Print the listing below a second time, exactly, and omit its images.

● **Provided material**:
------------------------

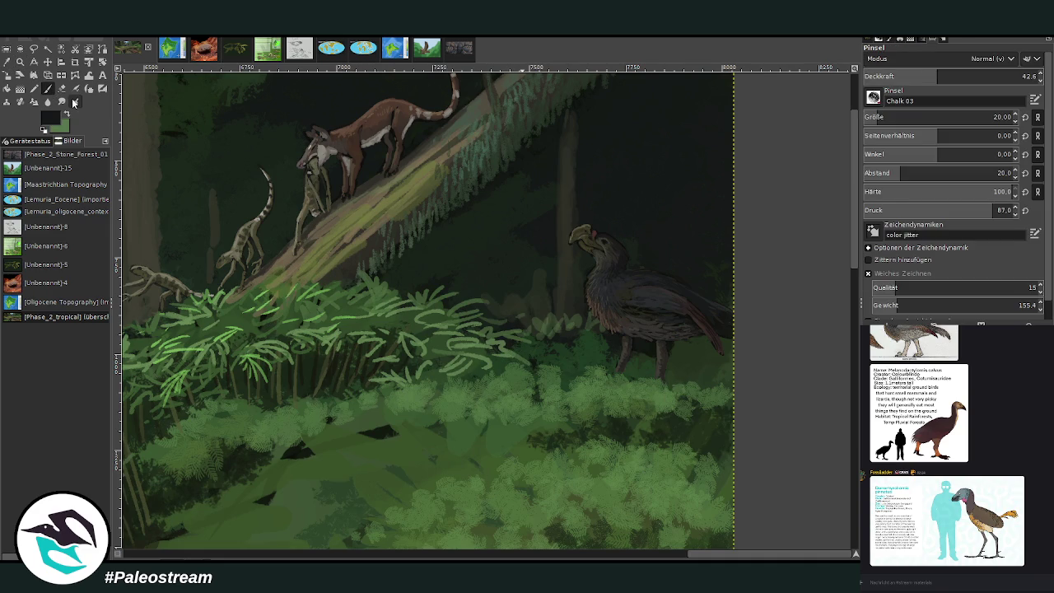
ctrl+click(527, 348)
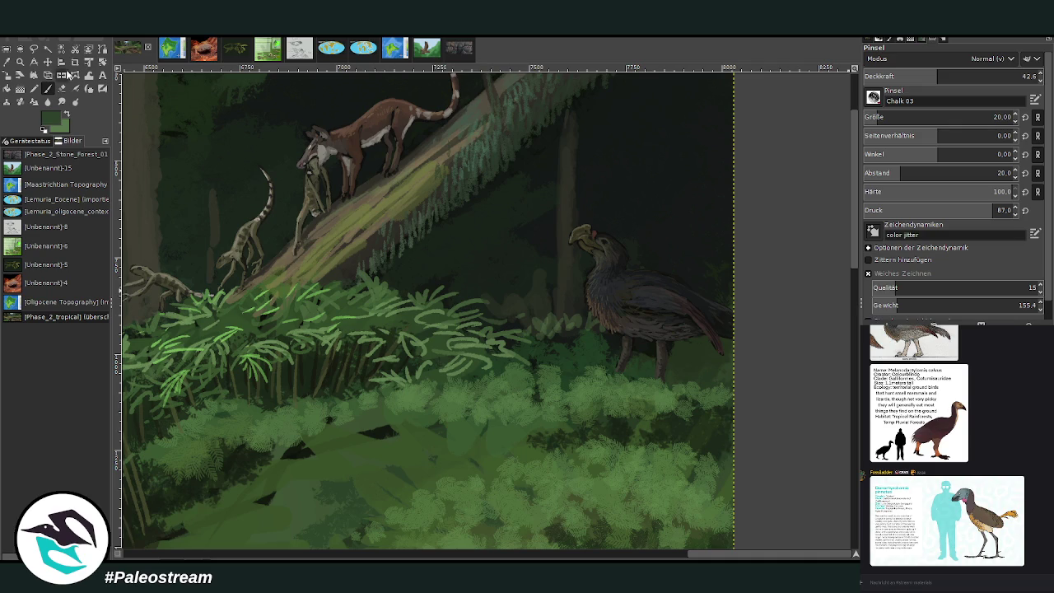
scroll(939, 117, up, 1)
scroll(939, 117, up, 5)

------------------------

● **Response to the exercise**:
ctrl+click(527, 348)
scroll(939, 117, up, 1)
scroll(939, 117, up, 5)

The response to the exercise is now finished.